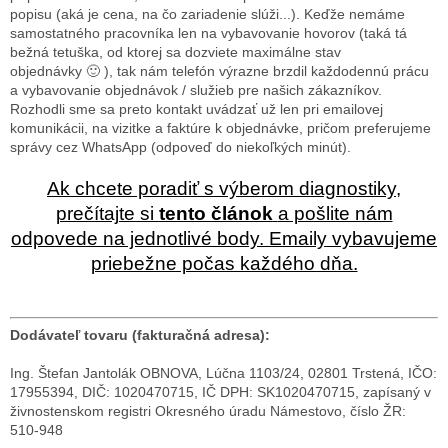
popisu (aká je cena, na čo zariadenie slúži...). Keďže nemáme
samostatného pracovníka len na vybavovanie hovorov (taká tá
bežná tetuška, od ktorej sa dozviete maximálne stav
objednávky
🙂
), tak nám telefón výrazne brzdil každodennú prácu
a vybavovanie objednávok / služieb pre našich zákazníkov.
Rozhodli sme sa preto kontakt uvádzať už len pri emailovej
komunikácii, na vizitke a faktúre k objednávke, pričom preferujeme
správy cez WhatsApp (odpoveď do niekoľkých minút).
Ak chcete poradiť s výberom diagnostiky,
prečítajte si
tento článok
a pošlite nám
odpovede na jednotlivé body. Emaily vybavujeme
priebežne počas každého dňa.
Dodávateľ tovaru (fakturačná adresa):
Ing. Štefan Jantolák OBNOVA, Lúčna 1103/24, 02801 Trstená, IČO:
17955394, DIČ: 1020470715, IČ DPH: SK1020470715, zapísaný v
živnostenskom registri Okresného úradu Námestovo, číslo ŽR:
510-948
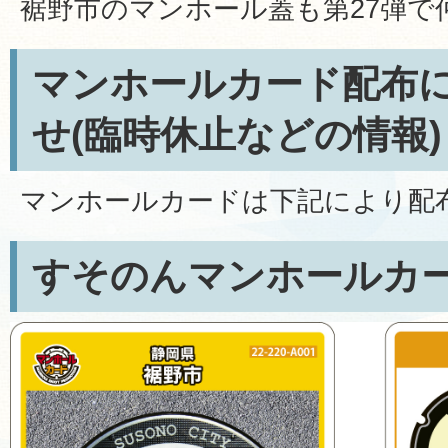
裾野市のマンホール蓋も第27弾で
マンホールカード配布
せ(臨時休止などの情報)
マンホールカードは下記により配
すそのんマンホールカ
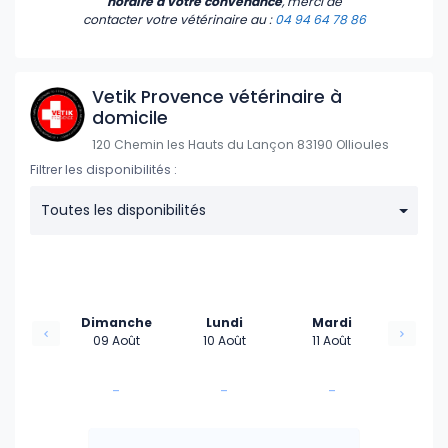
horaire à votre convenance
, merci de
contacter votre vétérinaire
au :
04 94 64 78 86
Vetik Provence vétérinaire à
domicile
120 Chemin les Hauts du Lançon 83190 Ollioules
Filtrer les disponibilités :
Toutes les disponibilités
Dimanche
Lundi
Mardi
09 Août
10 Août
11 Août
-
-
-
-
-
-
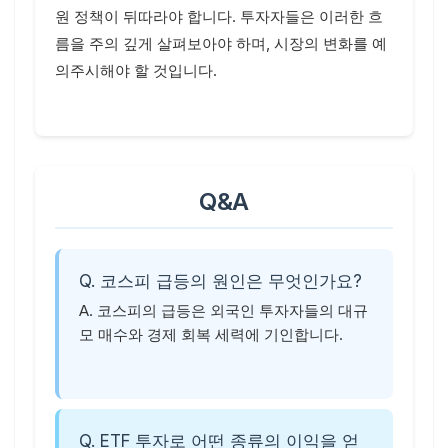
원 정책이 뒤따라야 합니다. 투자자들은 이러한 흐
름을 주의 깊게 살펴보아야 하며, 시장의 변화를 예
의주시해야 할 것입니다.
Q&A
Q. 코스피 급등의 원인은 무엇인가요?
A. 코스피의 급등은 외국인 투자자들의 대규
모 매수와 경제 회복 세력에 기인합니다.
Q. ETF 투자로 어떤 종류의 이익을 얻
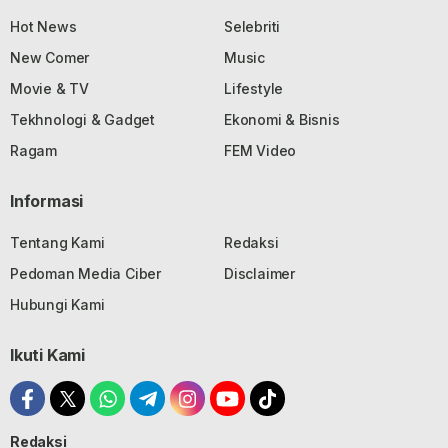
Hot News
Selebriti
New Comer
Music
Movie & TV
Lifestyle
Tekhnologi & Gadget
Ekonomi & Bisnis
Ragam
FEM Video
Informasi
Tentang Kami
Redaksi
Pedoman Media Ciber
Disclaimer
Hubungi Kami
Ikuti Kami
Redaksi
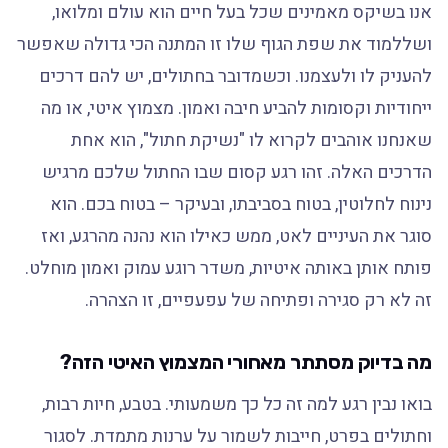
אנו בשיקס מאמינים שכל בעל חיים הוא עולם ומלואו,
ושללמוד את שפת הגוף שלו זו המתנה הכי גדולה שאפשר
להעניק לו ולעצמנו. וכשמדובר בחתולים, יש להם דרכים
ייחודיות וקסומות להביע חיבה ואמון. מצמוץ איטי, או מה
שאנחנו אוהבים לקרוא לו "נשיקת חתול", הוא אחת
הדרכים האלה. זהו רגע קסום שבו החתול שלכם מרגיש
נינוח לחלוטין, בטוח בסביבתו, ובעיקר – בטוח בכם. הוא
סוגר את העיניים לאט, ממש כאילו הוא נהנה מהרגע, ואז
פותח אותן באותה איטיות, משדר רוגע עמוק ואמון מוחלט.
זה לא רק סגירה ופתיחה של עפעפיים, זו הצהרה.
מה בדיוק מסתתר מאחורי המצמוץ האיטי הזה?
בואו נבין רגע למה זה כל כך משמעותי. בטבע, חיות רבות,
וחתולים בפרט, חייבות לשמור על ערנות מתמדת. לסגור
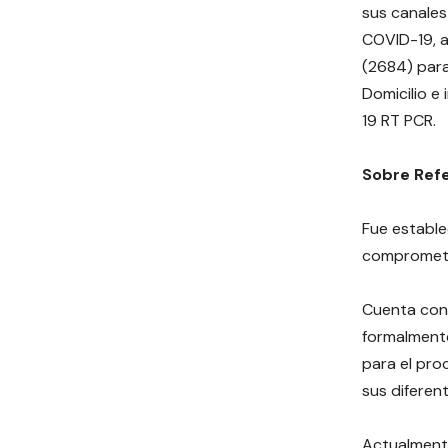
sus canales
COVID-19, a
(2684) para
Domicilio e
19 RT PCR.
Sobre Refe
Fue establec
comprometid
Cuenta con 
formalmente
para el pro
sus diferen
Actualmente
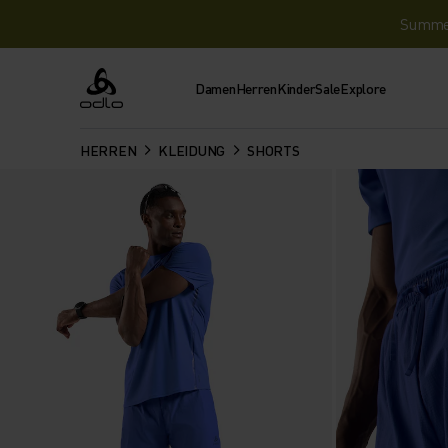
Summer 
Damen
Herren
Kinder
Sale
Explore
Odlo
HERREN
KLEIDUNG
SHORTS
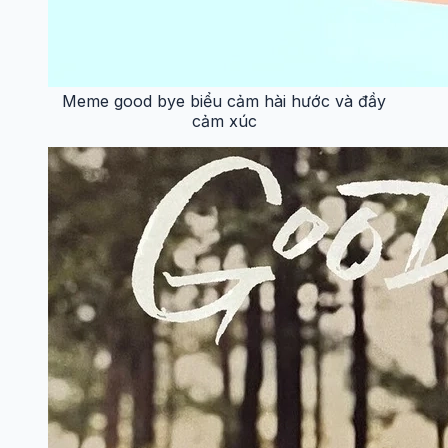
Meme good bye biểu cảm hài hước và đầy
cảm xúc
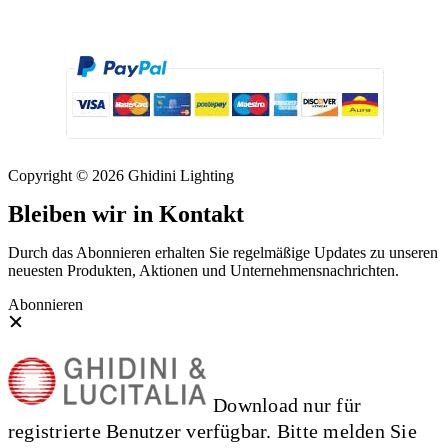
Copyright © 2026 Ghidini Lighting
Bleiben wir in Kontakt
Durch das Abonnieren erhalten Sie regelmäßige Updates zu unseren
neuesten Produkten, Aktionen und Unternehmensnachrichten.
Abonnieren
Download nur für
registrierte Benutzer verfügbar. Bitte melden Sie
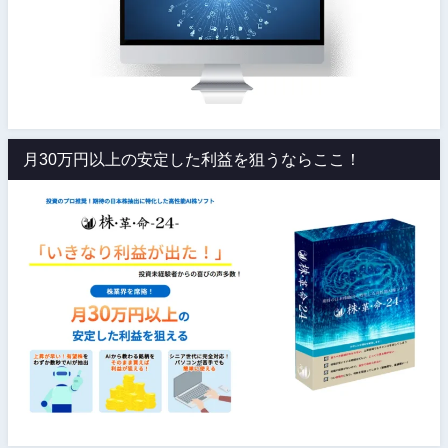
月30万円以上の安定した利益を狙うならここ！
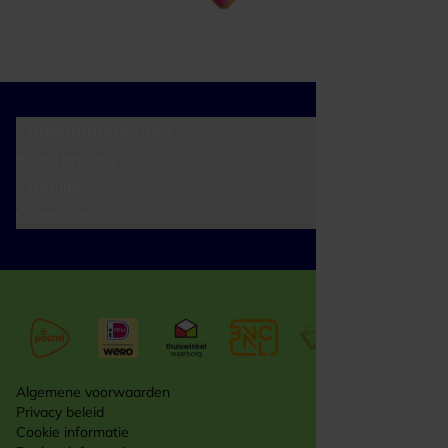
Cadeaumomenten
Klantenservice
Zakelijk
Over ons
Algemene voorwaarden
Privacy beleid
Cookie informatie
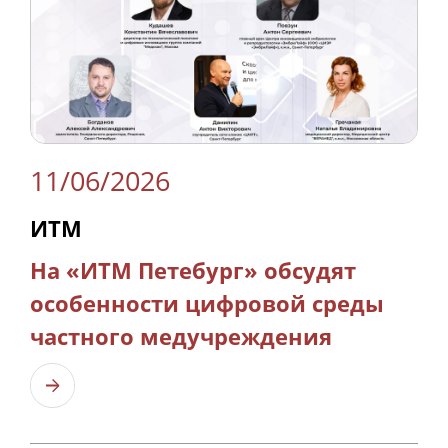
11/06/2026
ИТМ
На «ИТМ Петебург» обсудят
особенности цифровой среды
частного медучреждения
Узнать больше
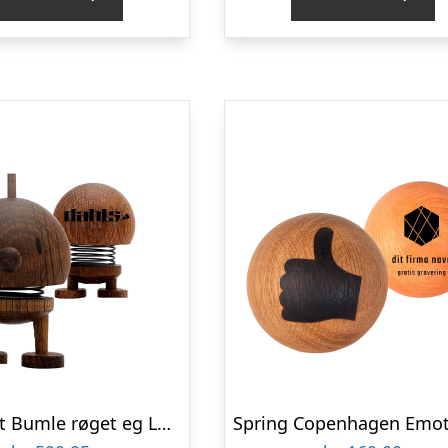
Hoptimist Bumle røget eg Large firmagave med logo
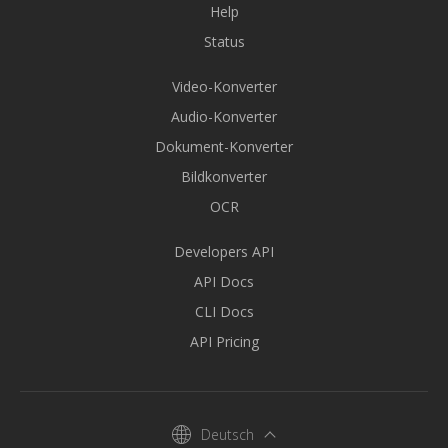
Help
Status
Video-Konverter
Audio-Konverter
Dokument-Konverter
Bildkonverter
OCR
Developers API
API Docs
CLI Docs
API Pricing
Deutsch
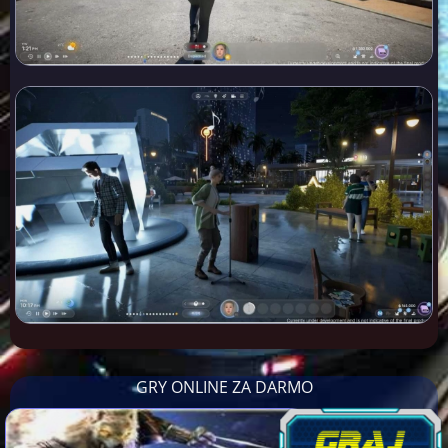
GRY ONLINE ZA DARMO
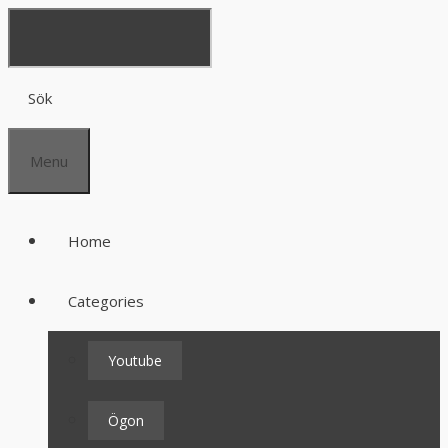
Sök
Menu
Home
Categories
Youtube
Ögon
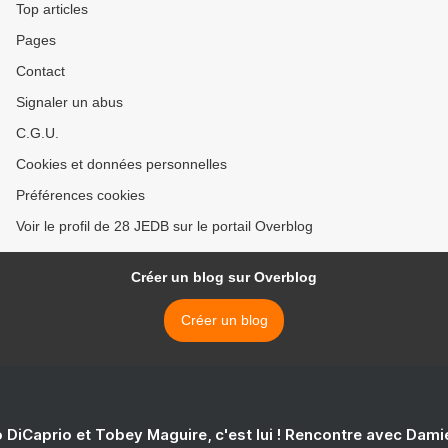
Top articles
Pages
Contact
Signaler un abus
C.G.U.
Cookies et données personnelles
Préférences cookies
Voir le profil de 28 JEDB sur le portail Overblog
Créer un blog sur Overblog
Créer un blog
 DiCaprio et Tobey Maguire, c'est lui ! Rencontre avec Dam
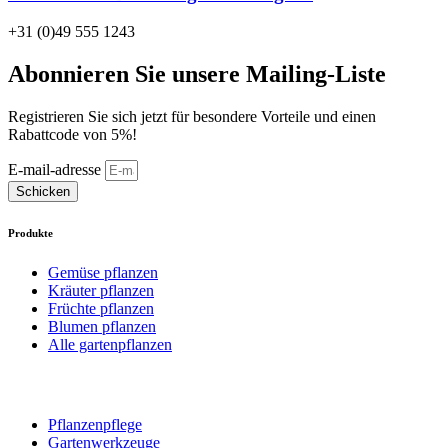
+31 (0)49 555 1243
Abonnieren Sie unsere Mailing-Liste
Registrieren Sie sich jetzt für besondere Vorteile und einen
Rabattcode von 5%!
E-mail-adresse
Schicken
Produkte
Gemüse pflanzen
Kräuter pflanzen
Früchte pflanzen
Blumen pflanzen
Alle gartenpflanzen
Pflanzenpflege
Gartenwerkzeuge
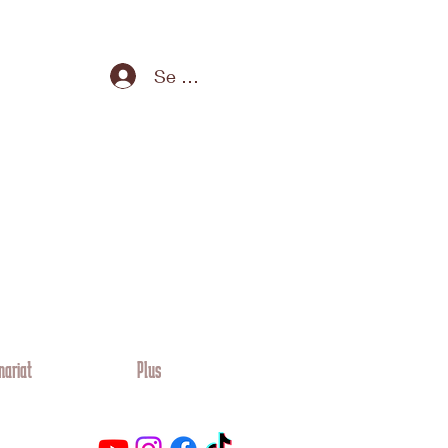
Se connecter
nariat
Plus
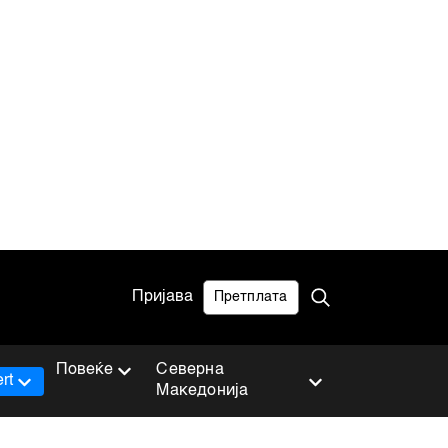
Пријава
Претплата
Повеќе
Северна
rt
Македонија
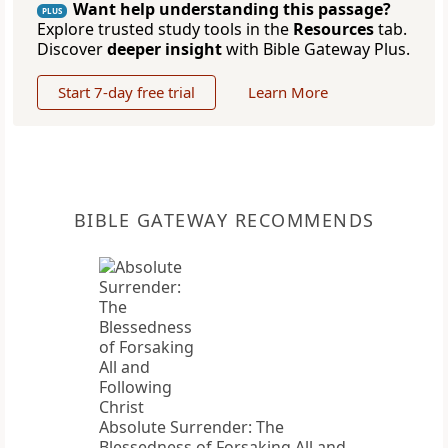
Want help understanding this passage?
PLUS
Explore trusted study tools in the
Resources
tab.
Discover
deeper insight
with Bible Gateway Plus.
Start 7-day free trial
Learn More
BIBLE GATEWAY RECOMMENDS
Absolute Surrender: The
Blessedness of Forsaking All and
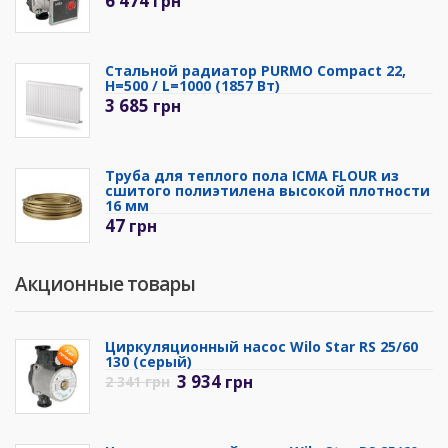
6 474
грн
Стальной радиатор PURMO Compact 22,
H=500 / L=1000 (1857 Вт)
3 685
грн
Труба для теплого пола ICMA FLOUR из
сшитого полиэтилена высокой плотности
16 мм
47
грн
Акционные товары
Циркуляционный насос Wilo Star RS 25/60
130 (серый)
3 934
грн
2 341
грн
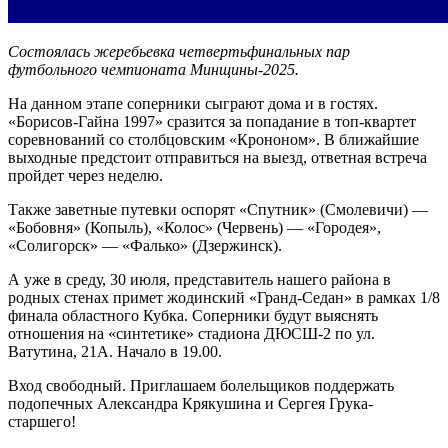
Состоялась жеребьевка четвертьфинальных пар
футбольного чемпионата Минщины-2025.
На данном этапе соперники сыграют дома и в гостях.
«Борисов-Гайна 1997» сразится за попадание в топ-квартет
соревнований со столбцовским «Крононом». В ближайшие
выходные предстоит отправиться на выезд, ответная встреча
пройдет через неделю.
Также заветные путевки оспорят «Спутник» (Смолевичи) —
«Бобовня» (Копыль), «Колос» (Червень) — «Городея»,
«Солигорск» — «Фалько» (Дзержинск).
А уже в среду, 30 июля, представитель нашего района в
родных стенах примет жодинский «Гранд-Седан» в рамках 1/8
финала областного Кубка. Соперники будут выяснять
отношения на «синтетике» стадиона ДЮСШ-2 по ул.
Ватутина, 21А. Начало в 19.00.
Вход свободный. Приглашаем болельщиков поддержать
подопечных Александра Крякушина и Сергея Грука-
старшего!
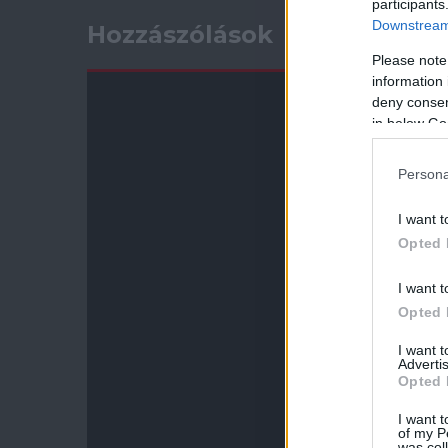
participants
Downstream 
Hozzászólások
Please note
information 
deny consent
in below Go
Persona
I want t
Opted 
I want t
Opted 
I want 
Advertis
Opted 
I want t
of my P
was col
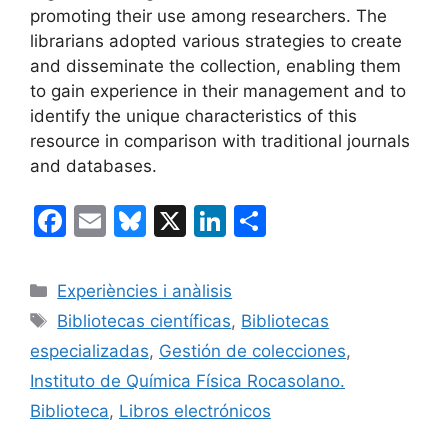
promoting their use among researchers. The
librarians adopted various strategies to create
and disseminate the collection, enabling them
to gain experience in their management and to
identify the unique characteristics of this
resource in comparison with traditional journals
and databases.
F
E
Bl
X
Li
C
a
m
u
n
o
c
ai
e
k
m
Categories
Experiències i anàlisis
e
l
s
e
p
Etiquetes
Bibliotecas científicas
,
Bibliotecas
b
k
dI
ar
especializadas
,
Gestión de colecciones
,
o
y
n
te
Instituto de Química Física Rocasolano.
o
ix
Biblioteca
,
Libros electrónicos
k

Exercise goal:
All lines of the records above that carry the word "votre" should be listed.

Response to this task:
horaire à votre convenance
contacter votre vétérinaire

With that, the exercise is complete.